Mixed Random Performance
Our test of mixed random reads and writes covers mixes varying from pure reads to pure writes at 10% increments. Each mix is tested for four minutes, with the first minute excluded from the statistics. The test is conducted with eight worker threads and total queue depths of 8, 64 and 512. This test is conducted immediately after the random write test, so the drives have been thoroughly preconditioned with random writes across the entire drive or array.
QD 8 | ||||||||||
QD 64 | ||||||||||
QD 512 |
At the relatively low queue depth of 8, the individual P4510 drives show fairly flat performance across the varied mixes of reads and writes. The RAID configurations help a little bit with the random read performance, but have a much bigger effect on write throughput.
Mixed Sequential Performance
Our test of mixed sequential reads and writes differs from the mixed random I/O test by performing 128kB sequential accesses rather than 4kB accesses at random locations. The highest queue depth tested here is 256. The range of mixes tested is the same, and the timing of the sub-tests are also the same as above. This test was conducted immediately after the sequential write test, so the drives had been preconditioned with sequential writes over their entire span.
QD 8 | ||||||||||
QD 64 | ||||||||||
QD 256 |
At QD8, the single 2TB P4510 again has fairly flat performance across the range of mixes, but the 8TB model picks up speed as the proportion of writes increases. The four-drive RAID-0 shows strong increases in performance as the mix becomes more write heavy, and the two-drive RAID-0 shows a similar but smaller effect over most of the test.

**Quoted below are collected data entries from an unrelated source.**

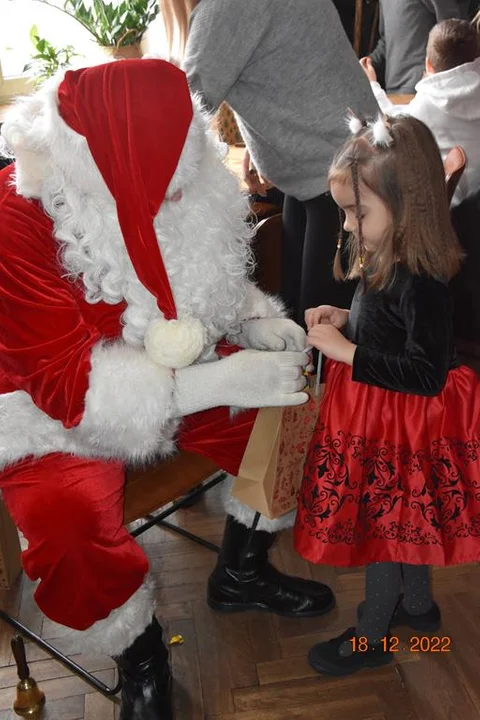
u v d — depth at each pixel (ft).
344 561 4.33
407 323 4.06
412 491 4.23
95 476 4.02
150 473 4.46
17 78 9.16
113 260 3.85
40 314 3.83
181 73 3.72
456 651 5.03
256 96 5.63
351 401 4.25
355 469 4.21
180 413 4.03
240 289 4.39
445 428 4.23
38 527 3.87
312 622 5.33
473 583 5.58
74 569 3.87
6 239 3.83
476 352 8.14
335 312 4.78
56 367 3.81
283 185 6.12
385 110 8.00
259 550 5.26
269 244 5.58
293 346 4.72
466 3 9.63
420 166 3.92
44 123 3.73
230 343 4.89
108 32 8.13
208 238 4.06
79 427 3.89
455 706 4.67
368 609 4.75
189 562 5.90
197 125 3.83
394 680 4.85
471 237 7.47
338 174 4.09
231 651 5.12
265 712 4.68
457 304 7.93
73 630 4.10
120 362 3.88
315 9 5.34
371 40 10.84
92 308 4.05
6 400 4.10
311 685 4.85
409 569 4.91
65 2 8.20
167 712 4.49
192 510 6.43
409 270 4.03
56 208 3.86
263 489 4.16
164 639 5.21
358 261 4.27
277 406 4.02
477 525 4.33
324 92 5.57
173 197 3.86
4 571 5.56
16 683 4.91
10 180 4.04
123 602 3.99
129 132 3.56
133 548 3.99
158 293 3.83
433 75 7.68
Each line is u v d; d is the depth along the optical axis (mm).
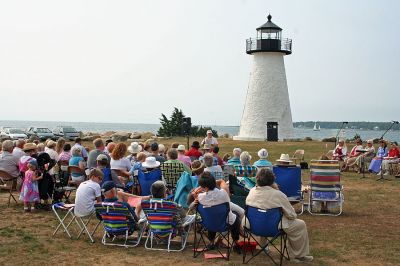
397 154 18766
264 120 41062
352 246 8258
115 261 7297
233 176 8930
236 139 41938
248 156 10414
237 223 7688
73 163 11391
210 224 7410
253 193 7246
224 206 7332
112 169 10805
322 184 10781
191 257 7547
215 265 7141
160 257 7527
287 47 41562
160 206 7621
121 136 42156
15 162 11516
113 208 7934
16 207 11320
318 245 8320
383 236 8961
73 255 7578
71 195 12859
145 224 8273
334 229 9492
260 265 7172
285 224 7125
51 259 7355
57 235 8805
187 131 22266
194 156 13312
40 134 42781
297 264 7238
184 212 7980
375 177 17906
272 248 8109
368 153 19125
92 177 8727
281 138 40938
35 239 8477
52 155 12469
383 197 13359
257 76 41469
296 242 7363
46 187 11039
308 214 10930
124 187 10469
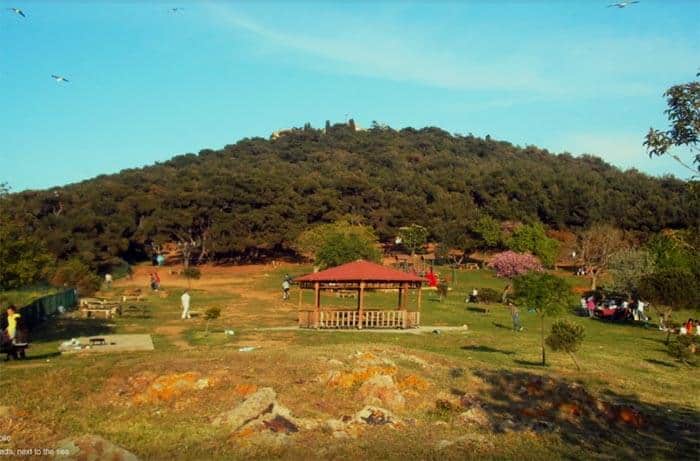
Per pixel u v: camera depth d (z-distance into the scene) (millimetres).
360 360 21000
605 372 25438
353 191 101625
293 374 19234
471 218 97125
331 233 74125
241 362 20406
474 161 155000
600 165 164375
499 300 56188
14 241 26906
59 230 81938
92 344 26781
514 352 30344
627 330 43656
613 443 15547
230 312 45688
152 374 18453
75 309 44656
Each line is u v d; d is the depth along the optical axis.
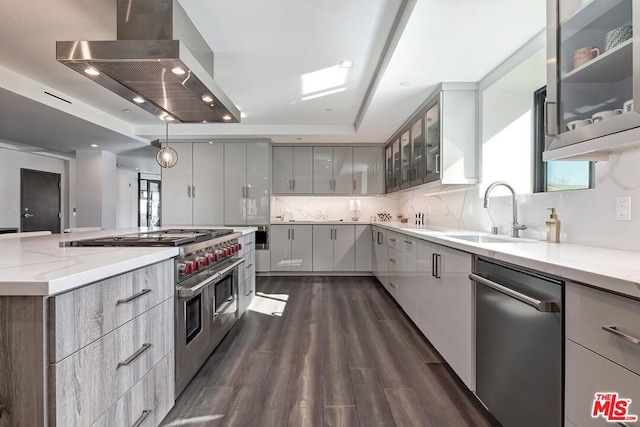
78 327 1.01
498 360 1.46
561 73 1.46
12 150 6.40
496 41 2.18
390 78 2.80
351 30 2.32
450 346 1.99
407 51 2.32
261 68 2.93
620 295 0.86
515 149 2.61
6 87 2.96
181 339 1.78
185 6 2.03
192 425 1.58
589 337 0.96
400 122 4.20
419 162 3.62
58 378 0.93
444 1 1.77
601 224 1.63
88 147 5.69
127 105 3.99
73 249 1.59
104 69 1.81
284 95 3.62
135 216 9.44
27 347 0.90
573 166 2.11
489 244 1.76
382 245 4.35
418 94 3.18
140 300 1.37
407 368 2.14
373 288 4.39
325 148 5.58
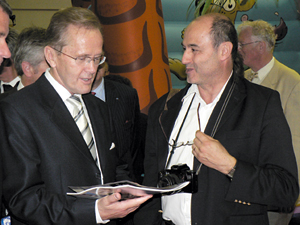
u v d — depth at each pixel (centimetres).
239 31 282
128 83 248
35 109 138
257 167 139
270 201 137
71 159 139
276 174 138
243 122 147
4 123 132
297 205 277
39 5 455
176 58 486
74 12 136
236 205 143
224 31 147
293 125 244
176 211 153
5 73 231
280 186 136
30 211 128
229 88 155
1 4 125
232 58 155
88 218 130
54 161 137
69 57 134
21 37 179
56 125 138
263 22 275
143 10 289
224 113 151
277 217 246
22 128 133
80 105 151
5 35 129
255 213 145
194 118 160
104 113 168
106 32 291
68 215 130
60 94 146
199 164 149
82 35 132
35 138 135
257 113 147
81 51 132
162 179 134
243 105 151
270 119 144
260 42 267
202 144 138
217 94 157
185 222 149
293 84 252
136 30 287
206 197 144
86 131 149
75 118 148
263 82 271
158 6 303
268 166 144
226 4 475
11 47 207
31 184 131
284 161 140
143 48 290
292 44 518
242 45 274
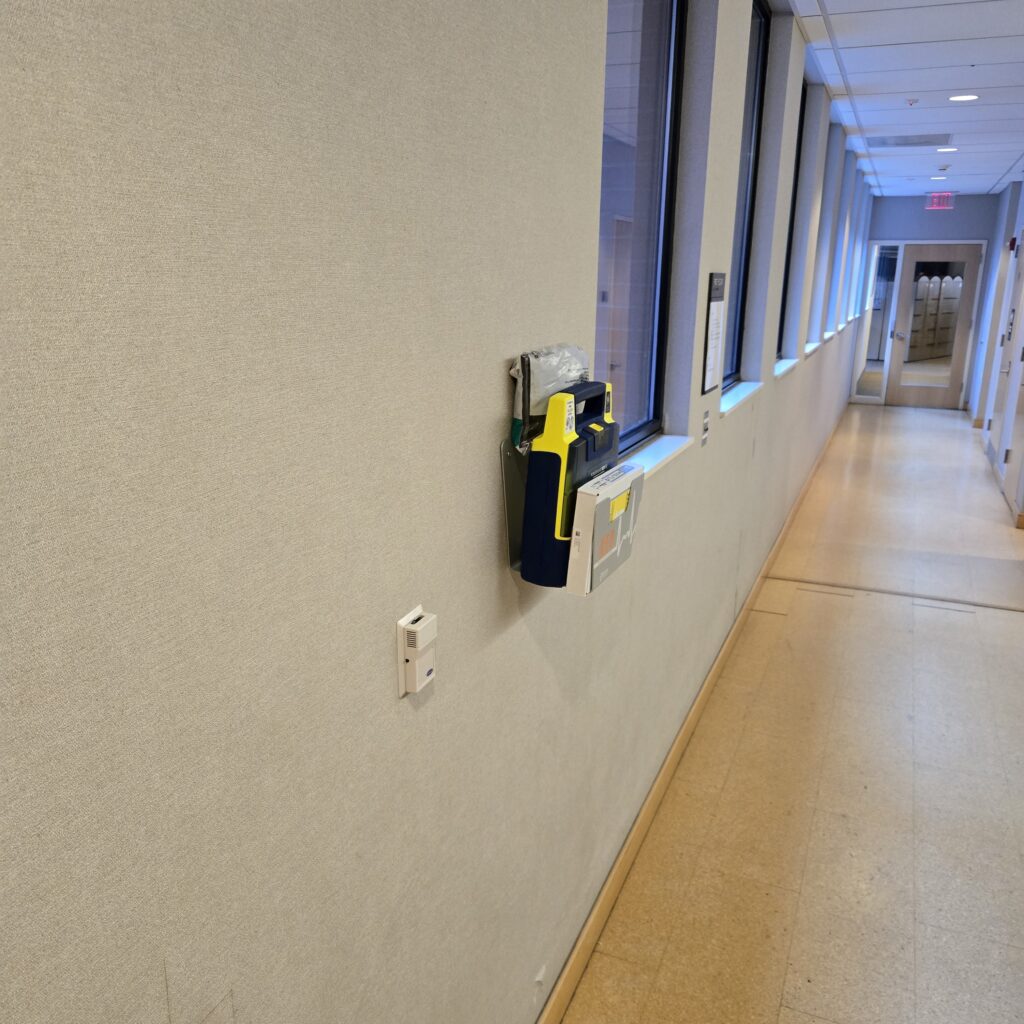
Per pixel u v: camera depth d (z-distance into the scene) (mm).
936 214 10367
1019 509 5766
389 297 989
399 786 1159
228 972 870
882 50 3889
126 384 668
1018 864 2518
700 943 2238
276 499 851
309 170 835
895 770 2998
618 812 2352
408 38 962
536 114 1288
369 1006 1153
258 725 869
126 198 648
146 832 746
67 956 682
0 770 608
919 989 2094
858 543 5473
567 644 1754
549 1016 1917
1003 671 3721
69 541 637
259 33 754
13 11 551
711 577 3326
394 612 1090
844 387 10227
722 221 2680
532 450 1322
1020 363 6312
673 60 2352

At QD64 and QD256, the huge difference in write performance between the four-drive RAID-0 and RAID-10 configurations is apparent. The configurations with a PCIe x8 bottleneck show entirely different behavior, peaking in the middle of the test when they are able to take advantage of the full-duplex nature of PCIe, and slowest at either end of the test when one-way traffic saturates the link. For even balances of reads and writes, the PCIe x8 bottleneck barely affects overall throughput.
Looking Forward
So far, we've only scratched the surface of the Intel SSD DC P4510 and Intel's VROC solution for NVMe RAID. We've been able to verify only the most basic specifications for the drives, but most of the initial results match up with our expectations. The 8TB Intel SSD DC P4510 offers some substantial performance increases over the 2TB model, and the aggregate capacity and performance it enables from a single server is impressive. Once we get the necessary adapter to measure power consumption of U.2 drives with our Quarch XLC Programmable Power Module, we will begin a deeper analysis of the P4510 on a single-drive basis, comparing it against competing enterprise NVMe SSDs. It is already clear that Intel has made significant generational performance improvements, but the purported efficiency improvements will be at least as tantalizing to datacenter customers. The 16W rated power draw of the 8TB P4510 sounds pretty good in comparison to the 20.5W draw of a 4TB P4500, or the 12W of a 2TB P3520.
Intel's Virtual RAID On CPU (VROC) solution for NVMe RAID has very particular requirements for its use, but once all the pieces are in place, its use is straightforward. The experience using VROC on Linux has been fairly smooth so far, but we have not yet attempted to install an operating system to a VROC array. The RAID-0 and RAID-10 performance we've observed shows excellent scalability to 11.6GB/s sequential reads and over 2M random read IOPS from four drives, with no effort on our part to fine-tune the system for maximum performance. At the moment, we are testing RAID-5 performance and the CPU usage of the parity calculations involved in writing to RAID-5 arrays. At the speed of four NVMe drives like the P4510, this overhead is significant and requires multiple CPU cores, but it is unavoidable: there are no hardware RAID solutions for NVMe drives that can keep up with an array of four P4510s.